Well, killing 99% of cancer cells is quite useless, the 1% left will now thrive and if they survived because they were different (and not just luckily escaping the treatment) you now have 100% of cancer cells you can't treat anymore.
Better case, the 1% "lucky" cancer cells just re-invade.
Best case scenario is that your immune system takes care of the final 1%. Worse case scenario is exactly as you described and you get mets that are resistant to therapy.
It could extend the life of the patient with a few years.
Maybe, or just extending the suffering for a couple of months. Hope it gets better!

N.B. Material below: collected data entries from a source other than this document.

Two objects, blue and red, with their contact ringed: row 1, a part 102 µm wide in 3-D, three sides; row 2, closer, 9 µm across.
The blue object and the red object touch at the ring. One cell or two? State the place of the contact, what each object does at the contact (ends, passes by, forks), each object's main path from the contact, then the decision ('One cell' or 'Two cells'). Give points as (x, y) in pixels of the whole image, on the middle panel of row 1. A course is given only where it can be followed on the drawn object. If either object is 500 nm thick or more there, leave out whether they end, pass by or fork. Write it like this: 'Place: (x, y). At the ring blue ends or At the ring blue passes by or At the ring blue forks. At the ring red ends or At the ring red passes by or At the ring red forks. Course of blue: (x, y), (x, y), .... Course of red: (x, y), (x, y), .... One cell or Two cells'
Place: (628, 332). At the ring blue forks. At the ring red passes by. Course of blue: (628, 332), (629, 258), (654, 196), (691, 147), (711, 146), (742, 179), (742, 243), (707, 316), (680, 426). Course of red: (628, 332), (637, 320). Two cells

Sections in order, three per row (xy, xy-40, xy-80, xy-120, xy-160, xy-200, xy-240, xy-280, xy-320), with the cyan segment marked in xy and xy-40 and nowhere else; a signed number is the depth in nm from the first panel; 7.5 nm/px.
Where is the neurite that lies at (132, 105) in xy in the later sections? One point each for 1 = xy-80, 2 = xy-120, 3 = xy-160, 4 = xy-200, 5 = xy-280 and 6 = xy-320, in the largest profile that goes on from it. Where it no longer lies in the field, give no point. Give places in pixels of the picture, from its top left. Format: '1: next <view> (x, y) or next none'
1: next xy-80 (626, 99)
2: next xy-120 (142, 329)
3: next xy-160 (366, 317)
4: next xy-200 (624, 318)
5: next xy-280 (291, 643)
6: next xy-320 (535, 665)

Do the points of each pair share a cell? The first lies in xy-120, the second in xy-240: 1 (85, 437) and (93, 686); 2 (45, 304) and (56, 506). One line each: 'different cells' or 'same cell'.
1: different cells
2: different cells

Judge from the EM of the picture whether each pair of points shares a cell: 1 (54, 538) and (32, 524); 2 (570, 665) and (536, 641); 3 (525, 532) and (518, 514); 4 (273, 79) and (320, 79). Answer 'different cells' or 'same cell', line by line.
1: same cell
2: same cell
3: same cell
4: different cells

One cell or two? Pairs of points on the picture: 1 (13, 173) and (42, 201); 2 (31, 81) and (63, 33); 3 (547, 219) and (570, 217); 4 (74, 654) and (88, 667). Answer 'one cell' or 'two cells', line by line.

Does this mean playing competitive chess could prevent cancer??
A chemical that can’t target cancer cells can be triggered to vibrate in such a way that it destroys cell membranes by a light source that attenuates by about 90% over 1mm of flesh (down to 1% of the original strength at 2mm).
If they could target just cancer cells, it would work for some skin cancers.
Infrared and near infrared transmit a good amount of heat. I imagine that even if they figure out the targeting issue, unless the light to vibration process is highly efficient, the point at which the light source is just burning the patient’s flesh will be reached long before there’s anything but a limited use case.
I guess the mechanism is good to know about, but it’s unlikely to turn into a cure for cancer.
99% of non-cancerous cells were also destroyed.
I don't see the part of the article that mentions that?
If they didn't mention the opposite, I have bad news for you
i asked this in another thread, how do they get the novel molecule to attach to only cancer cells. apparently they havent gotten that far yet.
Cancer cells divide faster than other cells, meaning they have some structural differences. Most drugs (not sure about this one) exploit this difference.
"Inject the Jiggler."
Doesn't a microwave vibrate molecules?
Yes, in a sense. It technically isn't vibrating them, but rapidly spinning them due to the constantly changing magnetic field (produced by the magnetron).
Since water has a dipole moment (one side of the molecule experiences a slight positive charge, while one side experiences a slight negative charge) it will react to changes in an electric field just like a magnet would
Edit: I'd also like to add this is not specific to water. Some fats and other food material also undergoes that rotation, and the same concept (with different frequencies and wavelengths) is used in industrial processes all the time to quickly, and efficiently heat materials
So we're back to things like what led to the original vibrators.
You may be onto something there. Near-infrared activated chemical vibrators... how fast do these jiggle again?